We have 13 entries and you can vote for as many or as few as you like.
With so many great maps voting is going to be very hard once again. Fantastic work everyone, I'm Amazed by the talent!!

The voting will last for 3 days and the winner will receive a shiny silver compass, and our Eternal Praise!
Regardless of who you vote for, please don't forget to REP everyone you feel deserves it.

----------


## MapMappingMapped

Drat. Missed one. I always do that....

----------


## ThomasR

Votes cast ! Once again, the challenge was a blast, thanks Bogie  :Smile:

----------


## Neyasha

Uff, that was a hard decision ...
Thanks for the great challenge, Bogie, I had a lot of fun with it!

----------


## QED42

Too many good entries this month! I had to vote for 6 or it just wouldn't have been fair.

----------


## Greason Wolfe

Aw man..... I woke up this morning and my brain felt somewhat solid again. Then I saw that it was time to vote and started looking at all these great entries in detail. Near instant brain mush again! Seriously, people, what are you trying to do to me?  :Surprised: 

Anyways, I am off to poke everybody with my Twig of Reputation, after which I will try to figure out where my vote(s) are going.

Edit: Apparently I poked Ashnidae with my Twig of Rep to recently to poke again for this entry. A shame cause it's poke worthy.

----------


## aeshnidae

> Edit: Apparently I poked Ashnidae with my Twig of Rep to recently to poke again for this entry. A shame cause it's poke worthy.

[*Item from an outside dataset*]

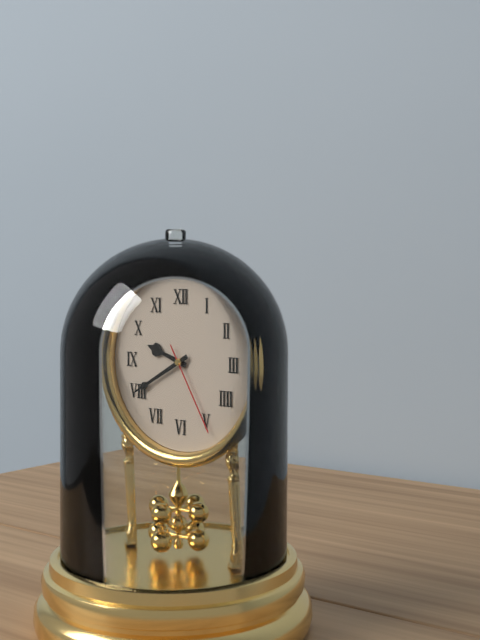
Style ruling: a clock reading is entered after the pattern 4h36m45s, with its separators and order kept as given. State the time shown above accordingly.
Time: 9h40m25s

I appreciate both the poke and attempted poke with your Twig of Rep! 

I try to limit my votes to 2 or 3 but dang, there are so many amazing entries! I shall vote and rep when I'm back at my computer.

----------


## mixerbach

I could not agree more with the previous sentiments.  :Surprised:  Wow!  Great job, everyone!
A BIG thank you to *the Bogermeister*, without whom these fantastic challenge would not exist.
And a special thank you to those folks who saw fit to vote for my map this month!

----------


## Straf

I don't normally vote for 5 but I just had to in this challenge. The sooner you artists get three silvers each the better for us non-artists  :Razz:  Although it's like a Hydra - when one outstanding artist reaches three silvers, another two join the guild  :Very Happy: 

Neyasha: your touch of colour made all the difference to me. The way it is drawn would not be out of place in any fantasy novel, and reminds me of the very reason I fell in love with fantasy maps. Then when you added colour - well that won me over no end. That compass rose is worthy of a vote on its own  :Smile:  Someone needs to write the novel worthy of accompanying this map  :Smile: 

Aeshnidae: I said before I'm not normally that much of a space map fan but this one does bring me in mind of games like Elite/Frontier and again the nostalgia factor won me over. Whenever I look over your map I have beepy sound effects in my head - if you've ever played Ingress, that's the sort of sound I mean, complete with voice. It evokes more than just visual pleasure, but has a sound as well  :Smile: 

mixerbach: I've decided you're nuts. You hammer in an entry at the last minute filled with laugh out loud labels, almost like you didn't want to spoil the surprise. I woke up this morning and looked at it and had a right old chuckle. I've heard that poor Mouse's phone hasn't stopped ringing today  :Very Happy: 

nopkin: beautifully drawn and painted map. It needs to be in a frame and hung up somewhere  :Smile: 

ThomasR: you're a very talented artist with a good eye and a very good hand. To pick up a new tool and produce this without the benefit of Ctrl-Z or even an eraser shows a huge amount of confidence. Even if you were crapping your pants you still had the composure to see this through. You'd make a great rescue pilot. In fact we should rename you Thunderbird 1  :Very Happy: 

Great work from everyone though. I shall dish out some rep in due course. 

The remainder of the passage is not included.